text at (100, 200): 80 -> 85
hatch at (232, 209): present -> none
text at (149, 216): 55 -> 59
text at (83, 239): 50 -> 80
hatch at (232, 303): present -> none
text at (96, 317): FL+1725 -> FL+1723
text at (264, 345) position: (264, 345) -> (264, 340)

## Task to carry out
Can you format the material above as a JSON list of strings, with one string per line and blank lines left out?

## Reply
[
  "text at (100, 200): 80 -> 85",
  "hatch at (232, 209): present -> none",
  "text at (149, 216): 55 -> 59",
  "text at (83, 239): 50 -> 80",
  "hatch at (232, 303): present -> none",
  "text at (96, 317): FL+1725 -> FL+1723",
  "text at (264, 345) position: (264, 345) -> (264, 340)"
]